How NCInnovation Is Supporting Lifesaving Alzheimer’s Research
In a corner of the University of North Carolina at Pembroke campus, Dr. Ben Bahr leans over a microscope, studying neurons that hold the potential to rewrite the story of Alzheimer’s disease. Around him, undergraduate researchers move carefully through their lab routines, pipetting samples and recording data — part of a team chasing a simple but world-changing goal: help the brain regain the ability to clear disease-causing material..
Dr. Bahr, the William C. Friday Distinguished Professor of Molecular Biology and Biochemistry, has spent his career decoding how the brain clears out waste — and what happens when that system falters. “We’re conducting preclinical drug development to treat Alzheimer’s disease and other dementias, which together contribute to a global health crisis,” he said. “A drug to slow the disease progression and restore cognitive health could help millions maintain their memory, independence, and daily life.”
More than seven million Americans are living with Alzheimer’s — 50 million worldwide. For families in rural regions like those surrounding Pembroke, care access and early detection often lag behind major health systems. Bahr’s work, made possible through NCInnovation’s grant funding, aims to change that equation by developing a low-cost, easily administered oral therapy that targets the disease at its root cause.
Unlike existing FDA-approved antibody therapies that require expensive infusions and often carry serious side effects, Bahr’s approach enhances the brain’s own “cleaning crew” — the lysosomal pathway. This cellular machinery works like a recycling system, breaking down and removing misfolded, old, and/or toxic proteins that accumulate and disrupt memory and cognition. “By enhancing this pathway, we can increase the removal of multiple types of pathogenic material — not just one,” Bahr explained. “And our compound avoids the immune-related brain swelling that’s been a major issue with current therapies.”
Bahr’s lab has identified several series of small-molecule compounds, with patents, pending patents, and related supportive data that indicate a safe strategy to boost the clearance of multiple pathogenic proteins. The lead candidate drug has already passed initial safety tests and shows strong potential to slow — or even reverse — the damage to neuronal connections found in Alzheimer’s.
Central to the treatment strategy is a family of enzymes known as cathepsins, especially cathepsin B (also known as CatB). “CatB has a remarkable ability to degrade the toxic proteins including those that that form the hallmark aggregates found in Alzheimer’s disease” said Bahr. “Enhancing its activity reduces those aggregates and helps neurons recover their function.” His lab has shown that increasing CatB activity not only breaks down harmful proteins like Aβ42 but also restores resilience of neuronal connections and related learning ability. This fine-tuned biological approach could redefine how neurodegenerative diseases are is treated in the future.
While current approved drugs target a single pathogenic protein to treat Alzheimer’s disease, Bahr’s team is designing for the next frontier: enhancing clearance of multiple pathogenic proteins in the Alzheimer’s brain, to not only halt disease progression but also to prevent disease onset in those at risk of the disease. Human studies now make it possible to detect “proteinopathy” — the buildup of misfolded proteins — years and even decades before cognitive decline begins.
“Our goal is to intervene early, perhaps even in people in their 50s and 60s who show these early changes,” he said. Just as cholesterol-lowering medication helps prevent heart disease, this approach aims to treat protein buildup before memory loss begins.

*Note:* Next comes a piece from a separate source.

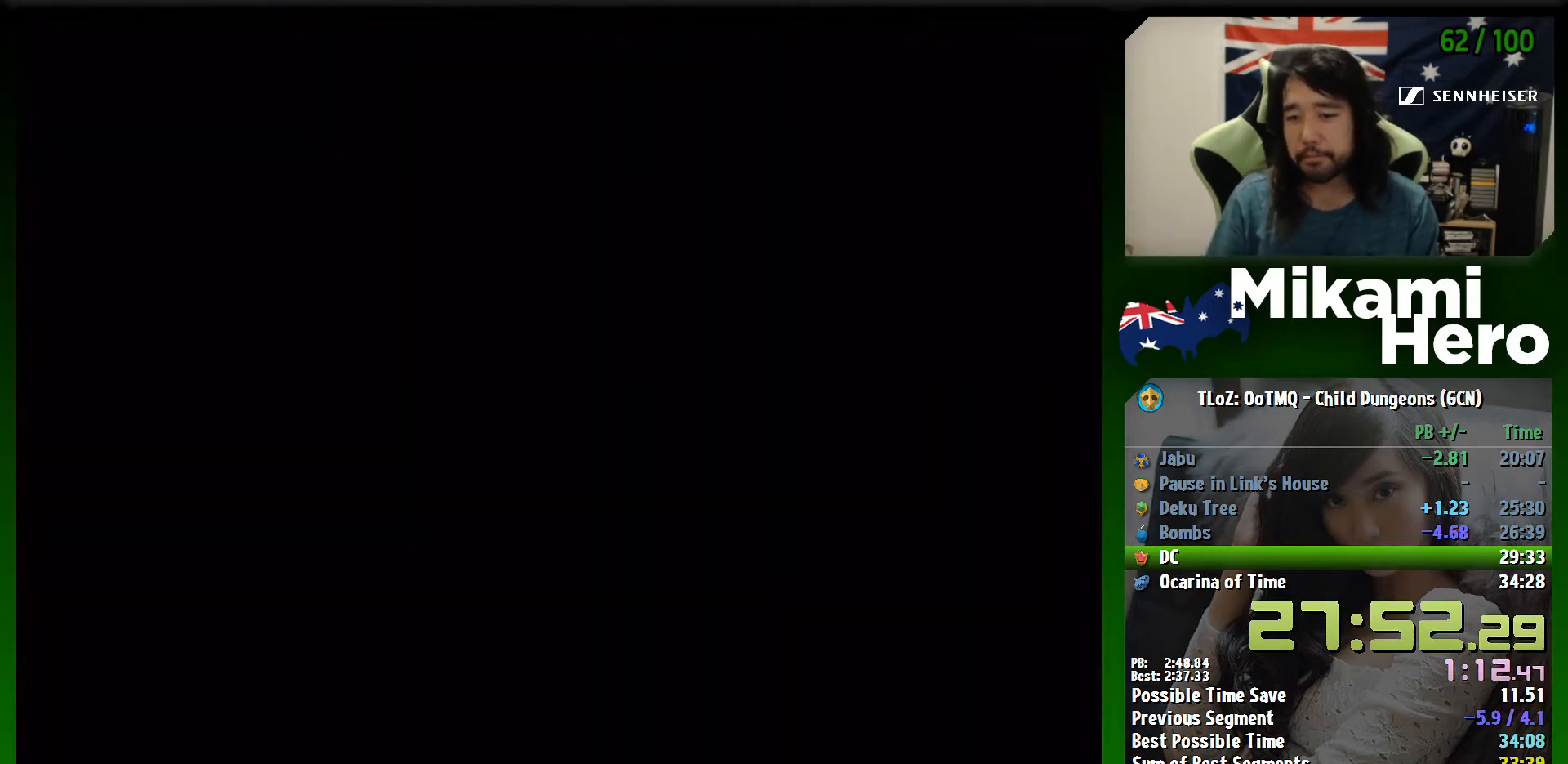
{"buttons": [], "left_stick": "up", "events": []}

This future — where a routine physical might include a simple brain-health test followed by an affordable oral medication — would not only change how the disease is managed but also who has access to treatment. Bahr notes that low-cost manufacturing routes mean his team’s compounds can be produced inexpensively and distributed widely, an advantage that could be especially meaningful for rural and underserved populations who too often go untreated.
For years, Bahr’s groundbreaking research had been constrained by the limits of small-scale academic funding. “Such momentum didn’t happen until NCInnovation awarded the influential grant funding,” he said. The investment provided access to core facilities and collaborative networks across the UNC System — from Chapel Hill to UNC Wilmington and the Duke-UNC Alzheimer’s Disease Research Center — accelerating a pipeline of promising molecules toward clinical readiness.

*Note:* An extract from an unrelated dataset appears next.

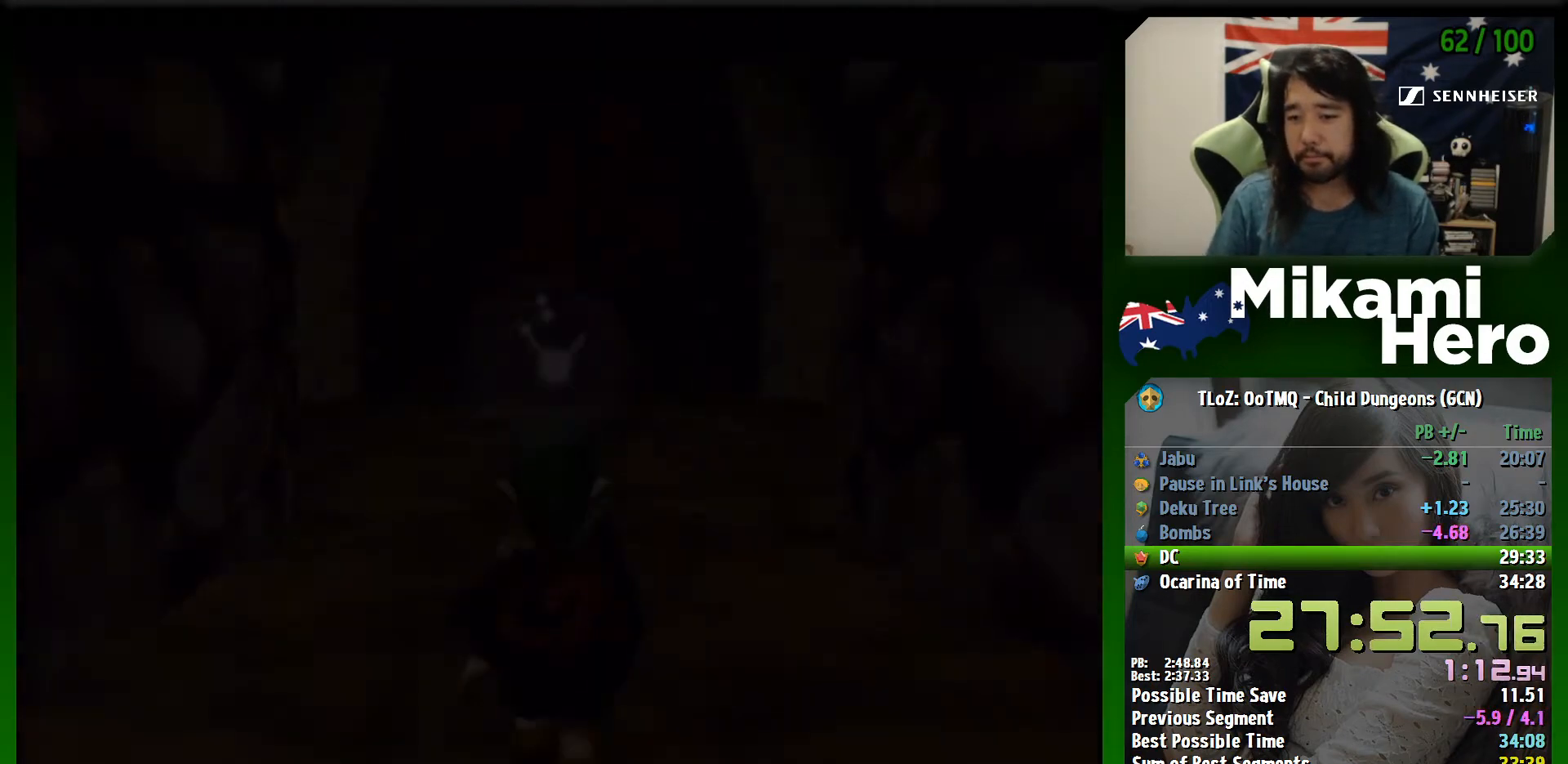
{"buttons": [], "left_stick": "up", "events": []}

Bahr credits NCInnovation with helping connect resources across institutions and enabling faster progress. The collaboration has already allowed his team to test compounds in human neurons and begin developing a regulatory roadmap — key steps toward eventual FDA approval.
Perhaps most inspiring is the way Bahr brings students into the work. His undergraduate researchers at UNCP gain experience typically reserved for graduate programs, contributing directly to experiments, data analysis, and even new molecular designs
Bahr envisions a future where Alzheimer’s and related dementias can be slowed, perhaps even prevented. The compounds his team has designed — rooted in decades of molecular insight and fueled by NCInnovation’s investment — may one day give millions of families more time, more memory, and more life.